Пино с сыном были оба худые, потому их вовсе не смущало, что темный коридор, ведущий к лестнице в мастерскую, всегда загроможден мебелью и тяжелыми рамами для картин. Инспектор убрал очки в нагрудный карман, вздохнул и стал протискиваться по стеночке. Ему нравилась эта комната внизу, ее глубокие тени, высокое зарешеченное окно, за которым в сумраке внутреннего дворика виднелся ствол пальмы. Тихо играло радио. Сын Пино, работавший при ярком свете лампы, поднял голову, сдвинул на лоб очки в темной оправе и улыбнулся. Слов тут не требовалось. И отец и сын знали, что инспектор любит понаблюдать за их работой, когда у него выдается свободное время.
— Как они вам? — спросил Пино, имея в виду набор стульев, низких, квадратных и тяжелых, обитых бледно-зеленой с золотом тканью, обтрепанной и выцветшей от времени. — Стулья Медичи. Я купил их одиннадцать штук, когда палаццо Альдериги продавали этому банку, но один оказался совсем негодный. Смотрите.
Инспектор придвинулся поближе, взглянул на работу молодого Марко и предположил:
— Жук-точильщик...
— Нет, это не точильщик. Это какой-то умелец пытался отреставрировать вещь. Не знаю, что он сотворил со старым сиденьем, это новое. Дырки точильщика здесь поддельные. Марко, вероятно, сделает то, что мы называем дифференциальной реставрацией, когда новая часть отчетливо выделяется, вот как тут, смотрите...
Инспектор смотрел, слушал и, понимая едва ли половину из того, что ему говорили, думал, каково это — иметь отца, обладающего таким богатством знаний и умений, которые он может передать. Он позавидовал молодому человеку. И тут же чувство зависти сменилось чувством вины, потому что он вспомнил, как отец пытался учить его обрезать виноград.
«Оставляй только три побега... нет, не так... Брать их нужно аккуратно. Один слева, вот этот — посередине — самый сильный, и третий... вот так. Теперь срезай все остальное. Теперь обвязывай их этим ивовым прутиком и переплетай... нет... посмотри, как я делаю».

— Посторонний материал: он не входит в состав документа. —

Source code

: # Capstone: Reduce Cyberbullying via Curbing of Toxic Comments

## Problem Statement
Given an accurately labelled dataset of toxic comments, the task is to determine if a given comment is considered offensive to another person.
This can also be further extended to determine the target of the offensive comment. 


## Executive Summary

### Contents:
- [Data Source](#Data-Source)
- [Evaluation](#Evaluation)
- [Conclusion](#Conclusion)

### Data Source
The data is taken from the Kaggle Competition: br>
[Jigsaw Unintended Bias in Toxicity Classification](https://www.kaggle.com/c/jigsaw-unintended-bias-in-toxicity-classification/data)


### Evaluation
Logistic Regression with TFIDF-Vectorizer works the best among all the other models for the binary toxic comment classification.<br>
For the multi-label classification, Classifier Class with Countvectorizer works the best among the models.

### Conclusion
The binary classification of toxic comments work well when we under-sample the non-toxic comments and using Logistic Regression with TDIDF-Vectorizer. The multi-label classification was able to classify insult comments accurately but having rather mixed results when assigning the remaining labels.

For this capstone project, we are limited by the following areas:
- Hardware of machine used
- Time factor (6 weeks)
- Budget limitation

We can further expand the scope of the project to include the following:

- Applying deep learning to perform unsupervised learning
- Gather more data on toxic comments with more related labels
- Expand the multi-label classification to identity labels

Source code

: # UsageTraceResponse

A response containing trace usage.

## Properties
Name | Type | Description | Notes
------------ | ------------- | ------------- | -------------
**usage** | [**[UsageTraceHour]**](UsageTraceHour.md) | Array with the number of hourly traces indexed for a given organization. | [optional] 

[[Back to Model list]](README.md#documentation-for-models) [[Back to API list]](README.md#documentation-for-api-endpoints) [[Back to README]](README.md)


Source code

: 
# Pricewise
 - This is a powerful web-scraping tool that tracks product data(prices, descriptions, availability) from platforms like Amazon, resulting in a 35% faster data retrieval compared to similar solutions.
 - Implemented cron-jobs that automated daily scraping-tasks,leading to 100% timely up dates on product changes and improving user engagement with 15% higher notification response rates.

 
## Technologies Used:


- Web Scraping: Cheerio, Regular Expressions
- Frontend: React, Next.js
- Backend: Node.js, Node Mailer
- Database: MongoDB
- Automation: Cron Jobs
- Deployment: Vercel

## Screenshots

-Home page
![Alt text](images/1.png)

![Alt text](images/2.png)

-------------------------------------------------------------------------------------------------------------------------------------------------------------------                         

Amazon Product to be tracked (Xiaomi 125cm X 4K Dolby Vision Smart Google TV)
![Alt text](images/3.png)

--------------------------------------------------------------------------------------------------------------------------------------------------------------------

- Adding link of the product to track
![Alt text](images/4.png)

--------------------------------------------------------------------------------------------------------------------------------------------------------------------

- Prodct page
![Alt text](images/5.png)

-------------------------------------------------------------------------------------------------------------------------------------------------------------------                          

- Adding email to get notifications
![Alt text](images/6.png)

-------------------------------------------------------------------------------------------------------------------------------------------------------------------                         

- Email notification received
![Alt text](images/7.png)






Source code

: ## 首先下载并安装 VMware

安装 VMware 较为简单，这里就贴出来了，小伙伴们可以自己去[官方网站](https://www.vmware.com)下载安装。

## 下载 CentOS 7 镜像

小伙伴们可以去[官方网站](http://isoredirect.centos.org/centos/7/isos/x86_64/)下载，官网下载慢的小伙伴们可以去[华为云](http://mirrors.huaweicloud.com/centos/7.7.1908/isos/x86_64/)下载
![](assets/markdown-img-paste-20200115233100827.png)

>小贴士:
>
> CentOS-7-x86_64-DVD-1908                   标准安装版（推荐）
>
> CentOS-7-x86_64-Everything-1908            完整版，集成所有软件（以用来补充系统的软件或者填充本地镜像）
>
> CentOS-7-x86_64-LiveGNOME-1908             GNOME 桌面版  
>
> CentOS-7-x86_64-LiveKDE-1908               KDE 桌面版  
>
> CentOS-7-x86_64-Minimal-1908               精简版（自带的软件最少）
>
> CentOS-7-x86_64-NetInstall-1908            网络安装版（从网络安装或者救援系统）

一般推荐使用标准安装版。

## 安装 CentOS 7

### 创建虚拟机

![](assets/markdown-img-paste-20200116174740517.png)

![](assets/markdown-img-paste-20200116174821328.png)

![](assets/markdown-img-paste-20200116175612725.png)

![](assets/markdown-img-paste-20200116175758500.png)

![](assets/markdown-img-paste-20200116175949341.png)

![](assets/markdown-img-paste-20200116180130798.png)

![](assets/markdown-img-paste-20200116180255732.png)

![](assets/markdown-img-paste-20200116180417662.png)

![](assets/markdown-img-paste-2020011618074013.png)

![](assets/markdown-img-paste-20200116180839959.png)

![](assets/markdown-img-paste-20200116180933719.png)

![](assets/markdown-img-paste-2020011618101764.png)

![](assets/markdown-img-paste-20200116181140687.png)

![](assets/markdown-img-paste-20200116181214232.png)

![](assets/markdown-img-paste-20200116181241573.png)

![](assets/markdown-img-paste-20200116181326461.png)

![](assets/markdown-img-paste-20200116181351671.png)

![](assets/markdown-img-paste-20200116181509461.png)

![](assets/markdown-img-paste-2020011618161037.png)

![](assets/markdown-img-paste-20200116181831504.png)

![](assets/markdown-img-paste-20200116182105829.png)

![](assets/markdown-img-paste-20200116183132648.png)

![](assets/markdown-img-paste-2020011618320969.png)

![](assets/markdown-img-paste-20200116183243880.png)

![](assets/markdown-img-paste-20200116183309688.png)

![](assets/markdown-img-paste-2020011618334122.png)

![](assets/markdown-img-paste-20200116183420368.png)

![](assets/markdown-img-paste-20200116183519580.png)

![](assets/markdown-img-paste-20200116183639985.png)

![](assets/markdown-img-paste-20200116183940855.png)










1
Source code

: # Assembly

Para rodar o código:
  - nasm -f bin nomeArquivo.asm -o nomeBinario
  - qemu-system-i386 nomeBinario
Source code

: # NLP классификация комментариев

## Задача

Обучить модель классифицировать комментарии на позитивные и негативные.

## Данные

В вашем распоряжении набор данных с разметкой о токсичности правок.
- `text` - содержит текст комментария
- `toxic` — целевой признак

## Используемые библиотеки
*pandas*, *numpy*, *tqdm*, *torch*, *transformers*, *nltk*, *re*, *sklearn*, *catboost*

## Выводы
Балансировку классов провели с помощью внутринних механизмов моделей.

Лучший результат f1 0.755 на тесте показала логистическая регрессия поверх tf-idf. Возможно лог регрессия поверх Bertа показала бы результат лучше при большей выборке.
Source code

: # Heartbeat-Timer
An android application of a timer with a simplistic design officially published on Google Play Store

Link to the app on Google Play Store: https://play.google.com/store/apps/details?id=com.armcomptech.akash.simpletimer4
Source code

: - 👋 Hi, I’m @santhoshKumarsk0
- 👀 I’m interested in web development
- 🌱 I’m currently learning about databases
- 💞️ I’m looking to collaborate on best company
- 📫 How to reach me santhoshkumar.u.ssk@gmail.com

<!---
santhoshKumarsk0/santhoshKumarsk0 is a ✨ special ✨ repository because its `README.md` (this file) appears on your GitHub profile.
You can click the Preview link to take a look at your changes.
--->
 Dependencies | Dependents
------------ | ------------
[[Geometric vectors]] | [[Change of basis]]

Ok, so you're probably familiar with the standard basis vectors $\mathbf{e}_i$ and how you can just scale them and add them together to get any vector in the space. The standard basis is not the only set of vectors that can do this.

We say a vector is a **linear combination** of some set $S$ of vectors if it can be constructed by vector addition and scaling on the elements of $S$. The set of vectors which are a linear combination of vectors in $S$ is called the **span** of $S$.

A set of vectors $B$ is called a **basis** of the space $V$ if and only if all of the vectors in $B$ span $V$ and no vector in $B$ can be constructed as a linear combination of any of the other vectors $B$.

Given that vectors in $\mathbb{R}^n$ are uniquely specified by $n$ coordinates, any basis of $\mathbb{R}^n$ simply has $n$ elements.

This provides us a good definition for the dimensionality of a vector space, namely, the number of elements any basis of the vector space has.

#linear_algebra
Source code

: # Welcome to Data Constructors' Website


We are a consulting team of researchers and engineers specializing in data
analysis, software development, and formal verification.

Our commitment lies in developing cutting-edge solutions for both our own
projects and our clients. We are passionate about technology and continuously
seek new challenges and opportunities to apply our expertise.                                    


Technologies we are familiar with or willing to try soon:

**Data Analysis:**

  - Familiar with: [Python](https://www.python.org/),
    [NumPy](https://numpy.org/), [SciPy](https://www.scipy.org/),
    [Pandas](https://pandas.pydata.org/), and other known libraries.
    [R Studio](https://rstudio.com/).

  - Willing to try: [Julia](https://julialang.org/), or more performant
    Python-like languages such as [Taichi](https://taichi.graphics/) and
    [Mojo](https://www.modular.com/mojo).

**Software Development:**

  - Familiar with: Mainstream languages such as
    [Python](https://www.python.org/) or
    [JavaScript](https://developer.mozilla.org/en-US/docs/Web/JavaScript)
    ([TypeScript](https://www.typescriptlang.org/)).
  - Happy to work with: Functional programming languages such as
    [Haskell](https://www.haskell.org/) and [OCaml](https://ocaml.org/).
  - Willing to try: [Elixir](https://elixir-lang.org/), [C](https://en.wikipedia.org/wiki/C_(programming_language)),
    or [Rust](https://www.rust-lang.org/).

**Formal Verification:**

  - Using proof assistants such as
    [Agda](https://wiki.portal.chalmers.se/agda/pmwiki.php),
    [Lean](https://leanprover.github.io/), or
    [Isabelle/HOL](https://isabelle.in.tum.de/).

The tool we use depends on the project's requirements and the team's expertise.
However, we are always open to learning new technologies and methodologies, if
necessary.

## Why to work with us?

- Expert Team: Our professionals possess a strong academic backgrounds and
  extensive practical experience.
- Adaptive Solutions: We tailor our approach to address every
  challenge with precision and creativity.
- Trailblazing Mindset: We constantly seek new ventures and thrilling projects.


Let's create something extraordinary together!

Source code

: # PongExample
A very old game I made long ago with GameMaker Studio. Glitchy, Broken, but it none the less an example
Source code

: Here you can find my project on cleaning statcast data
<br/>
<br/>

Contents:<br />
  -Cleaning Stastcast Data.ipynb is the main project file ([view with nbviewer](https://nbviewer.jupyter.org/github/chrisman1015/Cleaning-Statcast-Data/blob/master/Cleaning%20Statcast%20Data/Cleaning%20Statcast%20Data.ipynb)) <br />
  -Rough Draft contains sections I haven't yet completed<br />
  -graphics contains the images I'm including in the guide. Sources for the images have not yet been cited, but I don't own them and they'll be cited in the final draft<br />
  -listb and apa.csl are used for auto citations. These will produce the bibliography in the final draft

Как он был терпелив со своим неловким сыном, чьи пухлые пальцы не умели правильно завязать красный прутик! Пальцы у отца были все в черных трещинах, но они тоже многое знали. Он учил его тому, что умел сам, понимая, что у крестьян-виноградарей нет будущего, и желая, чтобы его дети уехали с Сицилии на поиски другой судьбы.
— Мне нужно идти...
Неужели он перебил Пино на полуслове? Иногда с ним такое случается. Жена ему часто на это пеняет. «Да ты же не слышал ни единого слова! Ты думаешь о чем-то своем, а потом ляпнешь что-то невпопад, а я понимай, что это все значит!» И что самое странное, она ведь всегда понимает. Ну как это объяснить?
Утренний туман с реки еще не совсем рассеялся. Инспектор позвонил в дверь квартиры синьоры Верди, которая жила на верхнем этаже дома сразу за углом на виа Маццетта, но никто не отвечал. Когда он покинул прохладную тень от высоких зданий на виа Маджо и стал взбираться вверх по голому склону холма к палаццо Питти, солнце уже хорошо припекало. Первый час, предназначенный для скучной канцелярской рутины, он провел очень приятно и теперь был готов заниматься любыми делами, какие бы ни ожидали его в приемной. В маленькой, выложенной плиткой комнатке без окон оказалось, к счастью, всего две души: мужчина с отчетом по выплате небольшого страхового требования и низенькая тучная старушка девяносто одного года от роду, с пухлыми щеками и в массивных очках.